Correlation Between Scharf Global and Aberdeen Emerging
Can any of the company-specific risk be diversified away by investing in both Scharf Global and Aberdeen Emerging at the same time? Although using a correlation coefficient on its own may not help to predict future stock returns, this module helps to understand the diversifiable risk of combining Scharf Global and Aberdeen Emerging into the same portfolio, which is an essential part of the fundamental portfolio management process.

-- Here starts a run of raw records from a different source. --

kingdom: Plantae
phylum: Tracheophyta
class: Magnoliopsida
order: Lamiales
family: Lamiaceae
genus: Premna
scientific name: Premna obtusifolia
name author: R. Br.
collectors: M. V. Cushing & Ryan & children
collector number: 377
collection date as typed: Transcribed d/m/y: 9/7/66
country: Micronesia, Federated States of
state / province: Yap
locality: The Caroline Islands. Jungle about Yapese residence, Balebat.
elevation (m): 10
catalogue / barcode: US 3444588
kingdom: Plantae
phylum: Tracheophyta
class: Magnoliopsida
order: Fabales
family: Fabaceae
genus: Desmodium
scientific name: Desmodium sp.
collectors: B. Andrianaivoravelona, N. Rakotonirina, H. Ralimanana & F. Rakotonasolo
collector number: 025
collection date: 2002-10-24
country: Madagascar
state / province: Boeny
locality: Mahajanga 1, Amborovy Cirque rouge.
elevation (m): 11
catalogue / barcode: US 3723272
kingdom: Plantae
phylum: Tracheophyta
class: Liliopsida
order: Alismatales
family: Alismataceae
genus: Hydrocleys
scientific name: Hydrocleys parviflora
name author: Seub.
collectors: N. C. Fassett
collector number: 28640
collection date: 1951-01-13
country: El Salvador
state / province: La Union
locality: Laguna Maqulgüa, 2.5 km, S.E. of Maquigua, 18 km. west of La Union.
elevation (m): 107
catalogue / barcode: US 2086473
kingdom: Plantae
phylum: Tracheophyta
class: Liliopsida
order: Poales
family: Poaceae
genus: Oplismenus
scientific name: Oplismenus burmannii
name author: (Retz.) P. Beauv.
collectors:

By analyzing existing cross correlation between Scharf Global Opportunity and Aberdeen Emerging Markets, you can compare the effects of market volatilities on Scharf Global and Aberdeen Emerging and check how they will diversify away market risk if combined in the same portfolio for a given time horizon. You can also utilize pair trading strategies of matching a long position in Scharf Global with a short position of Aberdeen Emerging. Check out your portfolio center. Please also check ongoing floating volatility patterns of Scharf Global and Aberdeen Emerging.
Diversification Opportunities for Scharf Global and Aberdeen Emerging
0.34 | Correlation Coefficient |
Weak diversification
The 3 months correlation between Scharf and Aberdeen is 0.34. Overlapping area represents the amount of risk that can be diversified away by holding Scharf Global Opportunity and Aberdeen Emerging Markets in the same portfolio, assuming nothing else is changed. The correlation between historical prices or returns on Aberdeen Emerging Markets and Scharf Global is a relative statistical measure of the degree to which these equity instruments tend to move together. The correlation coefficient measures the extent to which returns on Scharf Global Opportunity are associated (or correlated) with Aberdeen Emerging. Values of the correlation coefficient range from -1 to +1, where. The correlation of zero (0) is possible when the price movement of Aberdeen Emerging Markets has no effect on the direction of Scharf Global i.e., Scharf Global and Aberdeen Emerging go up and down completely randomly.
Pair Corralation between Scharf Global and Aberdeen Emerging
Assuming the 90 days horizon Scharf Global Opportunity is expected to under-perform the Aberdeen Emerging. In addition to that, Scharf Global is 1.37 times more volatile than Aberdeen Emerging Markets. It trades about -0.37 of its total potential returns per unit of risk. Aberdeen Emerging Markets is currently generating about -0.23 per unit of volatility. If you would invest 1,365 in Aberdeen Emerging Markets on October 6, 2024 and sell it today you would lose (43.00) from holding Aberdeen Emerging Markets or give up 3.15% of portfolio value over 90 days.
Time Period | 3 Months [change] |
Direction | Moves Together |
Strength | Very Weak |
Accuracy | 100.0% |
Values | Daily Returns |
Scharf Global Opportunity vs. Aberdeen Emerging Markets
Performance |
Timeline |
Scharf Global Opportunity |
Aberdeen Emerging Markets |
Scharf Global and Aberdeen Emerging Volatility Contrast
Predicted Return Density |
Returns |
Pair Trading with Scharf Global and Aberdeen Emerging
The main advantage of trading using opposite Scharf Global and Aberdeen Emerging positions is that it hedges away some unsystematic risk. Because of two separate transactions, even if Scharf Global position performs unexpectedly, Aberdeen Emerging can make up some of the losses. Pair trading also minimizes risk from directional movements in the market. For example, if an entire industry or sector drops because of unexpected headlines, the short position in Aberdeen Emerging will offset losses from the drop in Aberdeen Emerging's long position.Scharf Global vs. Scharf Balanced Opportunity | Scharf Global vs. Scharf Fund Retail | Scharf Global vs. Scharf Balanced Opportunity | Scharf Global vs. Neuberger Berman Long |
Aberdeen Emerging vs. Aberdeen Emerging Markets | Aberdeen Emerging vs. Aberdeen Emerging Markets | Aberdeen Emerging vs. Aberdeen Gbl Eq | Aberdeen Emerging vs. Aberdeen Gbl Eq |
Check out your portfolio center.Note that this page's information should be used as a complementary analysis to find the right mix of equity instruments to add to your existing portfolios or create a brand new portfolio. You can also try the Equity Analysis module to research over 250,000 global equities including funds, stocks and ETFs to find investment opportunities.